## [Records shown]
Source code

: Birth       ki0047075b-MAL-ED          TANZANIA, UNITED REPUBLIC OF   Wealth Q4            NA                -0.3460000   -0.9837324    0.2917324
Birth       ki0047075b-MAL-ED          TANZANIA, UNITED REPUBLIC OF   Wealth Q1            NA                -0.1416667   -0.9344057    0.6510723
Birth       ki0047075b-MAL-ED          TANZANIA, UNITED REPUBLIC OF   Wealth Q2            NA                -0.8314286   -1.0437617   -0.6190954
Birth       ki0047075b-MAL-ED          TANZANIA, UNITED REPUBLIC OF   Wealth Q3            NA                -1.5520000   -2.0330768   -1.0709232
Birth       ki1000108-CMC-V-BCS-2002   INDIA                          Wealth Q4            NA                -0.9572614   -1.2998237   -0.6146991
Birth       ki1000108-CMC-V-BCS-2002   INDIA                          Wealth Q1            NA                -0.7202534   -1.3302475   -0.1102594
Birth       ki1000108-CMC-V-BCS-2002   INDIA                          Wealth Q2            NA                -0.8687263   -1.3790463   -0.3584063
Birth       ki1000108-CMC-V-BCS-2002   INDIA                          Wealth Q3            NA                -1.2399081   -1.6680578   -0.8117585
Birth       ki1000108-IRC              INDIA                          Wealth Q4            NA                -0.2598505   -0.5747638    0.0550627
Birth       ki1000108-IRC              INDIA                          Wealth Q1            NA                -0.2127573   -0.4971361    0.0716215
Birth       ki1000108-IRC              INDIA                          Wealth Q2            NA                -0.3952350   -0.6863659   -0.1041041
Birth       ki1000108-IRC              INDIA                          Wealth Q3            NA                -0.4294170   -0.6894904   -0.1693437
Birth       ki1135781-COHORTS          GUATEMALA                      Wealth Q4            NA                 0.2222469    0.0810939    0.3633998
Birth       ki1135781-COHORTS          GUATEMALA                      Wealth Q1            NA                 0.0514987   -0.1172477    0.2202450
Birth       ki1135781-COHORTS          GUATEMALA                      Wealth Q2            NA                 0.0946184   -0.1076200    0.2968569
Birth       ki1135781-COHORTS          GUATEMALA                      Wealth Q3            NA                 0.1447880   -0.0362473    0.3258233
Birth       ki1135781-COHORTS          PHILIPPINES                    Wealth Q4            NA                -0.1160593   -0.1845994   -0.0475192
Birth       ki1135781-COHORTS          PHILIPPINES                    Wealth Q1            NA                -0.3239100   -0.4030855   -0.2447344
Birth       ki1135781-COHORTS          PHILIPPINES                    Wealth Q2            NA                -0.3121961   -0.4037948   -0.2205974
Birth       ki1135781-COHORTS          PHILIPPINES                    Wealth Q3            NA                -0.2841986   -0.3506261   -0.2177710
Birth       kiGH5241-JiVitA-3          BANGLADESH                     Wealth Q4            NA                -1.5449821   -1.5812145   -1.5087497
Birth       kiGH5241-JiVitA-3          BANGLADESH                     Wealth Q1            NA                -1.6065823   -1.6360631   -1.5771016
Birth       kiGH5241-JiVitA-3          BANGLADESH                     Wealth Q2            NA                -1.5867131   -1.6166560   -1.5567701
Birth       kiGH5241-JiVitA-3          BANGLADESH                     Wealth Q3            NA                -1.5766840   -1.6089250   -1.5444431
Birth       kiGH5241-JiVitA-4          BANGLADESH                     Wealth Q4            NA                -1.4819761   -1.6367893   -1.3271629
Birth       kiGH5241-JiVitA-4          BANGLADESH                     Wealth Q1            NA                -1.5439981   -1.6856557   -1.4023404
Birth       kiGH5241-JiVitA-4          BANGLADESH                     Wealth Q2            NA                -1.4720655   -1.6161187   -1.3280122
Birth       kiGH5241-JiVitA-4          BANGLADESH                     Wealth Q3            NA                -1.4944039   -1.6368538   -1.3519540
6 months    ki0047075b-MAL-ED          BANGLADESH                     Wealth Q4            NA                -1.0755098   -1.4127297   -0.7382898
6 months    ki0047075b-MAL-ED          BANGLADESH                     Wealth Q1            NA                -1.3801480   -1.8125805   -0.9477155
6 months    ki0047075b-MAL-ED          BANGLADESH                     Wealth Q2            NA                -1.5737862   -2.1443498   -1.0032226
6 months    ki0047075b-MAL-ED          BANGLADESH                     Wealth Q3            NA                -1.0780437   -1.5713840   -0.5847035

## [Work to be completed]
Write out every entry above, word for word.

## [Result of this task]
Source code

: Birth       ki0047075b-MAL-ED          TANZANIA, UNITED REPUBLIC OF   Wealth Q4            NA                -0.3460000   -0.9837324    0.2917324
Birth       ki0047075b-MAL-ED          TANZANIA, UNITED REPUBLIC OF   Wealth Q1            NA                -0.1416667   -0.9344057    0.6510723
Birth       ki0047075b-MAL-ED          TANZANIA, UNITED REPUBLIC OF   Wealth Q2            NA                -0.8314286   -1.0437617   -0.6190954
Birth       ki0047075b-MAL-ED          TANZANIA, UNITED REPUBLIC OF   Wealth Q3            NA                -1.5520000   -2.0330768   -1.0709232
Birth       ki1000108-CMC-V-BCS-2002   INDIA                          Wealth Q4            NA                -0.9572614   -1.2998237   -0.6146991
Birth       ki1000108-CMC-V-BCS-2002   INDIA                          Wealth Q1            NA                -0.7202534   -1.3302475   -0.1102594
Birth       ki1000108-CMC-V-BCS-2002   INDIA                          Wealth Q2            NA                -0.8687263   -1.3790463   -0.3584063
Birth       ki1000108-CMC-V-BCS-2002   INDIA                          Wealth Q3            NA                -1.2399081   -1.6680578   -0.8117585
Birth       ki1000108-IRC              INDIA                          Wealth Q4            NA                -0.2598505   -0.5747638    0.0550627
Birth       ki1000108-IRC              INDIA                          Wealth Q1            NA                -0.2127573   -0.4971361    0.0716215
Birth       ki1000108-IRC              INDIA                          Wealth Q2            NA                -0.3952350   -0.6863659   -0.1041041
Birth       ki1000108-IRC              INDIA                          Wealth Q3            NA                -0.4294170   -0.6894904   -0.1693437
Birth       ki1135781-COHORTS          GUATEMALA                      Wealth Q4            NA                 0.2222469    0.0810939    0.3633998
Birth       ki1135781-COHORTS          GUATEMALA                      Wealth Q1            NA                 0.0514987   -0.1172477    0.2202450
Birth       ki1135781-COHORTS          GUATEMALA                      Wealth Q2            NA                 0.0946184   -0.1076200    0.2968569
Birth       ki1135781-COHORTS          GUATEMALA                      Wealth Q3            NA                 0.1447880   -0.0362473    0.3258233
Birth       ki1135781-COHORTS          PHILIPPINES                    Wealth Q4            NA                -0.1160593   -0.1845994   -0.0475192
Birth       ki1135781-COHORTS          PHILIPPINES                    Wealth Q1            NA                -0.3239100   -0.4030855   -0.2447344
Birth       ki1135781-COHORTS          PHILIPPINES                    Wealth Q2            NA                -0.3121961   -0.4037948   -0.2205974
Birth       ki1135781-COHORTS          PHILIPPINES                    Wealth Q3            NA                -0.2841986   -0.3506261   -0.2177710
Birth       kiGH5241-JiVitA-3          BANGLADESH                     Wealth Q4            NA                -1.5449821   -1.5812145   -1.5087497
Birth       kiGH5241-JiVitA-3          BANGLADESH                     Wealth Q1            NA                -1.6065823   -1.6360631   -1.5771016
Birth       kiGH5241-JiVitA-3          BANGLADESH                     Wealth Q2            NA                -1.5867131   -1.6166560   -1.5567701
Birth       kiGH5241-JiVitA-3          BANGLADESH                     Wealth Q3            NA                -1.5766840   -1.6089250   -1.5444431
Birth       kiGH5241-JiVitA-4          BANGLADESH                     Wealth Q4            NA                -1.4819761   -1.6367893   -1.3271629
Birth       kiGH5241-JiVitA-4          BANGLADESH                     Wealth Q1            NA                -1.5439981   -1.6856557   -1.4023404
Birth       kiGH5241-JiVitA-4          BANGLADESH                     Wealth Q2            NA                -1.4720655   -1.6161187   -1.3280122
Birth       kiGH5241-JiVitA-4          BANGLADESH                     Wealth Q3            NA                -1.4944039   -1.6368538   -1.3519540
6 months    ki0047075b-MAL-ED          BANGLADESH                     Wealth Q4            NA                -1.0755098   -1.4127297   -0.7382898
6 months    ki0047075b-MAL-ED          BANGLADESH                     Wealth Q1            NA                -1.3801480   -1.8125805   -0.9477155
6 months    ki0047075b-MAL-ED          BANGLADESH                     Wealth Q2            NA                -1.5737862   -2.1443498   -1.0032226
6 months    ki0047075b-MAL-ED          BANGLADESH                     Wealth Q3            NA                -1.0780437   -1.5713840   -0.5847035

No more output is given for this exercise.